We utilize a mobile robot equipped with an active camera and a laptop computer to serve in digital home. One of the fundamental obstacles to realizing the power of autonomous robots is the difficulty to sense its environment. An intelligent robot should be able to answer a few important questions: where the robot is, what/who is in the environment, what to do, and how to do it. We propose to find the answers of these questions with vision-based techniques. The possible applications of autonomous robots in intelligent digital home are home security, entertainment, e-learning, and home nursing.

guard

Vision-based Traffic Surveillance

Vision-based traffic surveillance plays an important role in traffic management. However, outdoor illumination, the cast shadows, and vehicle variations often create problems in the process of video analysis . Thus, we propose a real-time traffic monitoring system that analyzes the spatial-temporal profiles to reliably estimate the traffic flow/speed, and classify the vehicle types at the same time.

traffic

Virtual Reality Navigation using Image-Based Rendering (IBR) Techniques

We design a visualization and presentation system that can construct a virtual space based on image based rendering (IBR) techniques, in that new images can be generated from other captured images rather than from geometric primitives. The panorama technology enables users to look around a virtual scene from arbitrary viewing angles. The object movie technology enables users to look at a virtual object from arbitrary viewpoints. We extend these technologies and investigate the possibilities of stereo panorama and active object movie.

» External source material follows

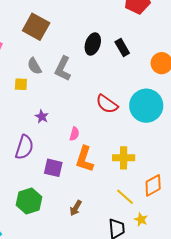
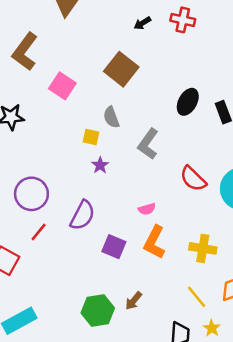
gray L-shape: (63, 69) -> (148, 144), moved
purple star: (42, 117) -> (100, 165), moved
pink semicircle: (74, 134) -> (147, 209), turned 48
green hexagon: (29, 201) -> (98, 311), moved

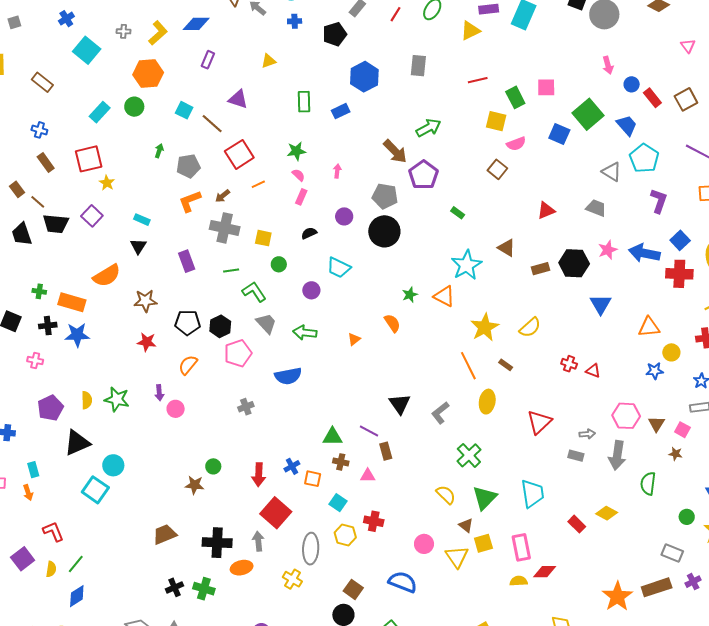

Finding the Next Best View in 3D Scene Reconstruction using Panorama Arrays

We presents a 3D modeling system for scene reconstruction by capturing a set of panoramas, called a panorama array. An initial volume containing a target scene is divided into fixed sized cubes, called voxels. The projections of each voxel on every panorama are efficiently determined using an index coloring method. By carving away voxels failing the color consistency test, the structure of a scene is unveiled gradually. In addition, we design a smart sampling strategy that can find out the next best view position for new panorama acquiring without knowing the layout of a scene in advance. The objective is to reconstruct the maximum regions of a scene using the minimum number of panoramas. The reconstructed scenes and the panorama arrays can create a virtual space in that users can move freely with six degrees of freedom.